Si stanno svolgendo in ogni continente le celebrazioni del 200.mo anniversario della nascita di Baha’U’llah: il fondatore della fede Baha’ì. Se ogni tradizione religiosa merita -nel nuovo scenario post secolare e globale- una adeguata attenzione, oltre che il dovuto rispetto, per le proprie caratteristiche identitarie, in questo caso non può sfuggire una ragione in più per guardare con maggior attenzione a questa presenza, minoritaria eppure originale, nel panorama delle religioni mondiali.
In breve, si tratta di cogliere quello che a buon diritto può e deve essere riconosciuto a questa nuova fede di recente matrice: per il suo intrinseco ‘valore aggiunto’, che ne fa una presenza unica sul pianeta. Ebbene: in cosa risiede questa sua ‘cifra distintiva’?
E’ presto detto, alla luce degli studi comparati sulle religioni: se nel panorama odierno esistono per fortuna religioni ‘universalistiche’ (anche se spesso va precisato come accanto a questa vocazione virtuosa esse affianchino spinte e tendenze esclusivistiche, quindi di tutt’altro segno), tuttavia difficilmente esse approdano ad una visione coerentemente universale dal punto di vista della loro prospettiva di salvezza (che quindi conserva almeno alcuni fattori, più o meno residuali, di autoreferenzialità; quando non accampa addirittura pretese di verità assolute). Questioni oggi assai dibattute nella discussione attorno alle ‘teologia delle religioni’, che tardivamente è affiorata dopo gli ultimi decenni di dialogo fioriti dopo il fatidico incontro di Assisi del 1986: ma che milioni e milioni di fedeli appartenenti alle varie confessioni continuano ad ignorare, aggrappandosi alle rispettive credenze (ritenute le sole veritiere).

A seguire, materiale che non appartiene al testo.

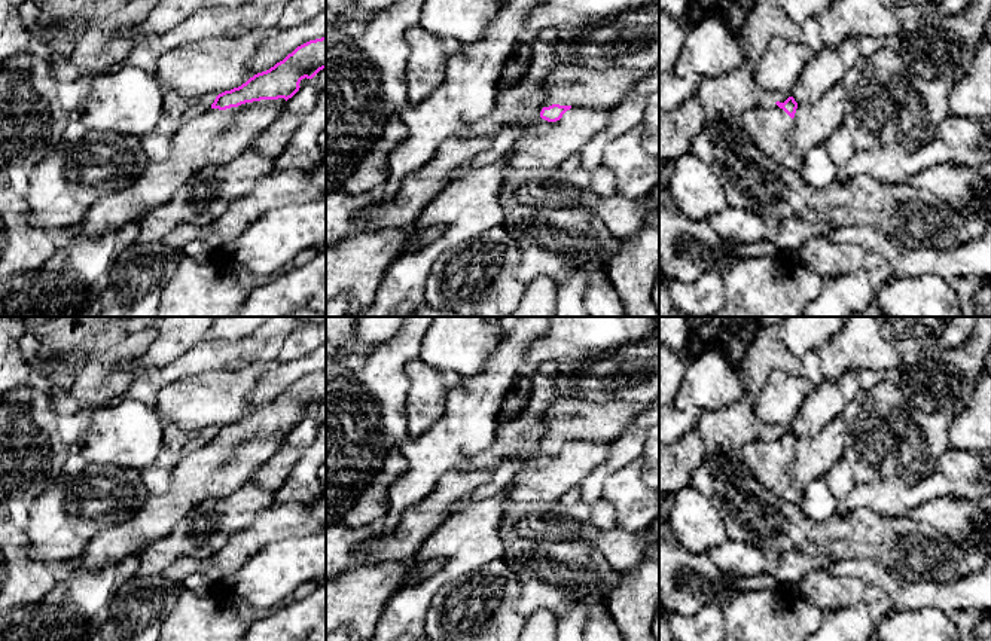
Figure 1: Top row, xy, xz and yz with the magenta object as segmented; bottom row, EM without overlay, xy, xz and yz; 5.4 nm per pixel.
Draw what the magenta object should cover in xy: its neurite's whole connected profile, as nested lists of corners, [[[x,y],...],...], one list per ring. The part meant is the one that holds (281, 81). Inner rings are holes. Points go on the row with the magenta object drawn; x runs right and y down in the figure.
[[[326,37],[298,46],[269,70],[254,74],[238,88],[219,94],[205,113],[187,119],[176,131],[170,155],[165,159],[149,164],[147,170],[128,189],[100,198],[89,208],[73,236],[97,238],[119,231],[132,220],[143,220],[158,207],[167,204],[201,170],[226,164],[248,150],[254,138],[284,115],[287,100],[299,91],[301,80],[312,79],[323,68],[326,68]]]

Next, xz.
[[[562,62],[543,80],[540,117],[557,122],[571,107],[612,110],[625,101],[631,88],[647,70],[610,67],[594,70],[577,62]]]

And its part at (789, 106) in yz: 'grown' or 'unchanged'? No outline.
grown

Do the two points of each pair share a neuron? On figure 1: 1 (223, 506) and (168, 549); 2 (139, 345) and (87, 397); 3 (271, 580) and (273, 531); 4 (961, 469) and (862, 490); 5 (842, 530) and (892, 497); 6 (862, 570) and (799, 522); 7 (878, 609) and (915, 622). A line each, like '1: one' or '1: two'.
1: one
2: one
3: two
4: one
5: two
6: two
7: two

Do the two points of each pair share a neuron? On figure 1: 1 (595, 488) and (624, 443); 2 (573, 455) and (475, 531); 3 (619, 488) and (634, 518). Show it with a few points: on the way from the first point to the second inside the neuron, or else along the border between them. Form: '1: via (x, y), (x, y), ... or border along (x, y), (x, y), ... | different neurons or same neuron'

Ora, la novità fenomenica della fede baha’ì -preannunciata nel 1844 dal quel coraggioso profeta annunciatore che fu Siyyid’ Ali Muhammad, poi definito il Bab, “la porta” (1819-1850), fucilato dalle autorità iraniane del tempo- e proseguita poi con la sua piena manifestazione da Mullah Husayn (1817-1892), poi definito Baha’U’llah (“educatore divino”), consiste nell’annuncio che tutte le fedi non sono che manifestazioni storiche e culturali del’’unica fede nell’unico Dio (Allah); ma non solo: che l’umanità è una sola famiglia ed una sola, nazione.
E’ evidente che un siffatto messaggio, per anni ignorato in Occidente e snobbato dalle maggiori religioni nonchè tuttora ritenuto eretico nel mondo islamico (tanto da essere represso ferocemente in diversi regimi teocratici), si pone obiettivamente come il messaggio più avanzato sul piano religioso dal punto di vista della possibile riconciliazione e perfino della auspicabile convergenza (secondo la formula pluralistica della unità nella diversità): tanto che venne riconosciuto apertamente da alcuni antropologi e studiosi per la sua portata innovativa; tra essi il gesuita scienziato e mistico Pierre Teilhard de Chardin, che lo definì quale un fattore assai fecondo per l’evoluzione umana del nostro tempo; sollecitando pertanto ogni religione a fornire la propria verifica e testimonianza nell’apporto costruttivo alla evoluzione del pianeta (un invito purtroppo anch’esso ampiamente ignorato, in sfregio ai diritti umani, ma “in nome di Dio”, da ampie porzioni delle grandi religioni che continuano nella propria autoreferenzialità, rivendicando ciascuna la propria assoluta e pretesa verità).
Ecco perché è opportuno favorirne la conoscenza e quanto meno non ostacolarne la diffusione: dato che reca un messaggio positivo, contro ogni fanatismo ed esclusivismo, riconoscendo apertamente eguali dignità ai profeti fondatori delle precedenti religioni. Insomma: un ponte prezioso per l’incontro delle fedi oltre le credenze; per l’incontro dei cuori oltre i pregiudizi. Testimoniato dai fedeli baha’ì che si stanno rivelando ovunque come eccellenti persone di dialogo e di pace.